§ **What to work on**: Your output must consist solely of the lines from the one containing "wieder zugelegt. Die Hoffnung" through the end of the records, reproduced exactly.

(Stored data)
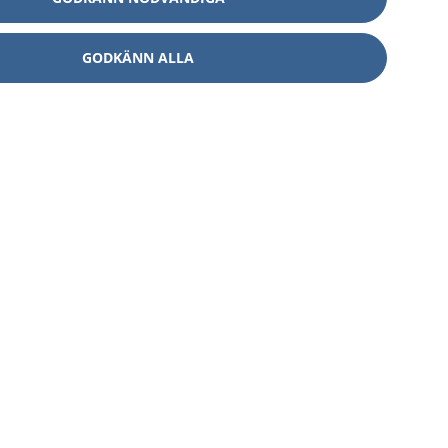
GODKÄNN ALLA
Om 1177
Kontakt
E-tjänster
Press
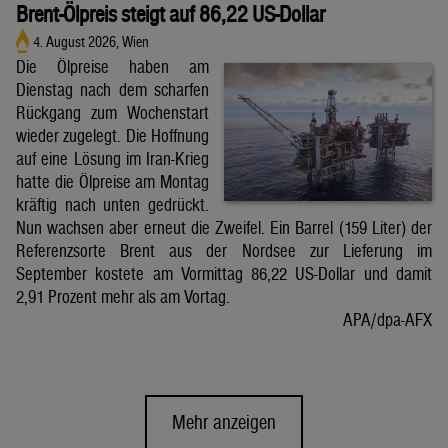
Brent-Ölpreis steigt auf 86,22 US-Dollar
4. August 2026, Wien
Die Ölpreise haben am
Dienstag nach dem scharfen
Rückgang zum Wochenstart
wieder zugelegt. Die Hoffnung
auf eine Lösung im Iran-Krieg
hatte die Ölpreise am Montag
kräftig nach unten gedrückt.
Nun wachsen aber erneut die Zweifel. Ein Barrel (159 Liter) der
Referenzsorte Brent aus der Nordsee zur Lieferung im
September kostete am Vormittag 86,22 US-Dollar und damit
2,91 Prozent mehr als am Vortag.
APA/dpa-AFX
Mehr anzeigen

§ **Problem solution**:
wieder zugelegt. Die Hoffnung
auf eine Lösung im Iran-Krieg
hatte die Ölpreise am Montag
kräftig nach unten gedrückt.
Nun wachsen aber erneut die Zweifel. Ein Barrel (159 Liter) der
Referenzsorte Brent aus der Nordsee zur Lieferung im
September kostete am Vormittag 86,22 US-Dollar und damit
2,91 Prozent mehr als am Vortag.
APA/dpa-AFX
Mehr anzeigen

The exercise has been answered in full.